LIBOR has been on many investors lips lately. A few still seem to understand the implications. Below is a must read piece from Der Spiegel.


In the glitzy world of investment banking, money market traders were at the bottom of the pecking order before the financial crisis. They were not involved in major deals, and they could only dream of the kinds of bonuses stock and bond traders received. “They were always at the bottom of the food chain,” says a former investment banker.

It was a conspiratorial group of underdogs who worked for various banks and met at least once a month for a beer or a mojito in New York, London or Frankfurt. By the middle of the last decade, when there seemed to be a surplus of money at the banks, they all had the same problem: They were derided or, worse yet, ignored by their colleagues in the trading rooms of major banks.

But what if it were possible to know where interest rates were headed at the end of the day, or even in the next hour? What if a few traders could manipulate the ups and downs of interest rates?


By 2005 at the latest, the traders would seem to have begun realizing just how much power they had were they able to collaborate within their small group.
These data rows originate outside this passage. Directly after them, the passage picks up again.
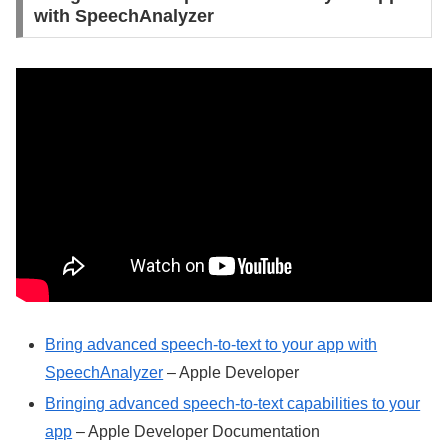
with SpeechAnalyzer
Bring advanced speech-to-text to your app with
SpeechAnalyzer
– Apple Developer
Bringing advanced speech-to-text capabilities to your
app
– Apple Developer Documentation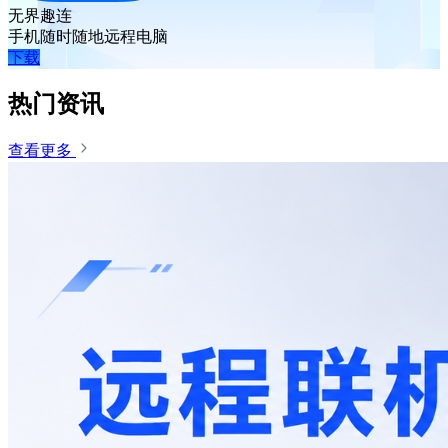
无界趣连
手机随时随地远程电脑
下载
热门资讯
查看更多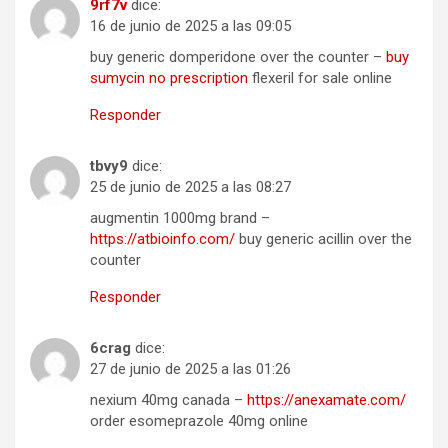
9rf7v
dice:
16 de junio de 2025 a las 09:05
buy generic domperidone over the counter –
buy
sumycin no prescription
flexeril for sale online
Responder
tbvy9
dice:
25 de junio de 2025 a las 08:27
augmentin 1000mg brand –
https://atbioinfo.com/
buy generic acillin over the
counter
Responder
6crag
dice:
27 de junio de 2025 a las 01:26
nexium 40mg canada –
https://anexamate.com/
order esomeprazole 40mg online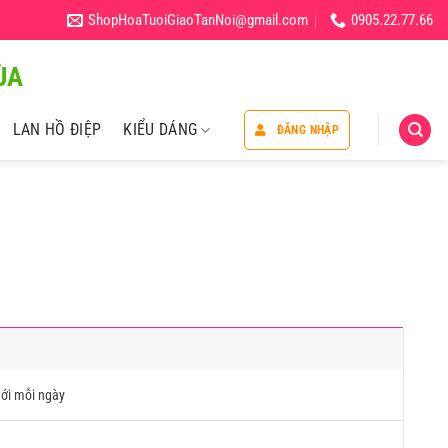
ShopHoaTuoiGiaoTanNoi@gmail.com
0905.22.77.66
̀A
LAN HỒ ĐIỆP
KIỂU DÁNG
ĐĂNG NHẬP
ới mỗi ngày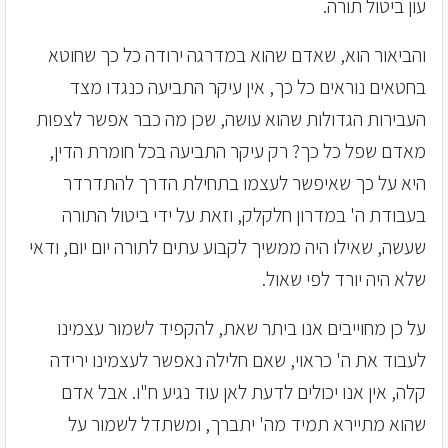
עון ביטול תורה.
והביאור הוא, שאדם שהוא במדרגה ירודה כל כך שחוטא
בחטאים נוראים כל כך, אין עיקר התביעה כנגדו מצד
העבירות הגדולות שהוא עושה, שכן מה כבר אפשר לצפות
מאדם שפל כל כך? רק עיקר התביעה בכל חומרת הדין,
היא על כך שאיפשר לעצמו בתחילת הדרך להתדרדר
בעבודת ה' במדרון חלקלק, וזאת על ידי ביטול התורה
שעשה, שאילו היה ממשיך לקבוע עתים לתורה יום יום, ודאי
שלא היה יורד לפי שאול.
על כן מחוייבים אנו ביתר שאת, להקפיד לשמור עצמינו
לעבוד את ה' כראוי, שאם חלילה נאפשר לעצמינו ירידה
קלה, אין אנו יכולים לדעת לאן עוד נגיע ח"ו. אבל אדם
שהוא מתיירא תמיד מה' יתברך, ומשתדל לשמור על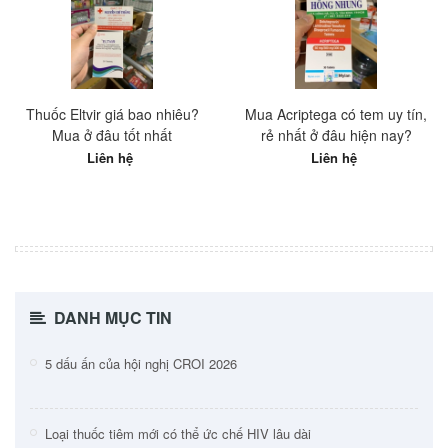
Thuốc Eltvir giá bao nhiêu?
Mua Acriptega có tem uy tín,
Mua ở đâu tốt nhất
rẻ nhất ở đâu hiện nay?
Liên hệ
Liên hệ
DANH MỤC TIN
5 dấu ấn của hội nghị CROI 2026
Loại thuốc tiêm mới có thể ức chế HIV lâu dài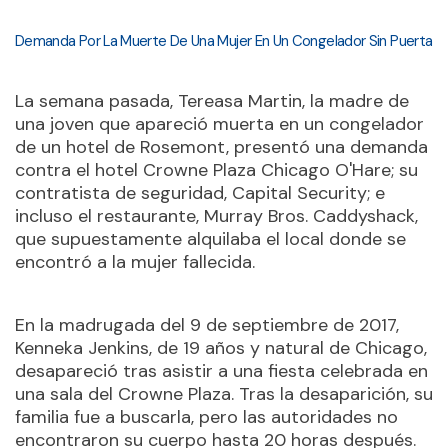
Demanda Por La Muerte De Una Mujer En Un Congelador Sin Puerta
La semana pasada, Tereasa Martin, la madre de
una joven que apareció muerta en un congelador
de un hotel de Rosemont, presentó una demanda
contra el hotel Crowne Plaza Chicago O'Hare; su
contratista de seguridad, Capital Security; e
incluso el restaurante, Murray Bros. Caddyshack,
que supuestamente alquilaba el local donde se
encontró a la mujer fallecida.
En la madrugada del 9 de septiembre de 2017,
Kenneka Jenkins, de 19 años y natural de Chicago,
desapareció tras asistir a una fiesta celebrada en
una sala del Crowne Plaza. Tras la desaparición, su
familia fue a buscarla, pero las autoridades no
encontraron su cuerpo hasta 20 horas después.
There was no need for formal contracts between large institutions, merely agreements among friends. A pointer here, a few traders meeting for lunch there, and soon the group had formed a global cartel that, according to investigators, reached from Japan to Europe to Canada.

“Come on over; I’ll open a bottle of Bollinger,” a trader, inebriated with his success, wrote to a colleague after the Libor rate had been set. Adair Turner of the British regulatory agency quotes the email as evidence of “a culture of cynical greed in the trading rooms.”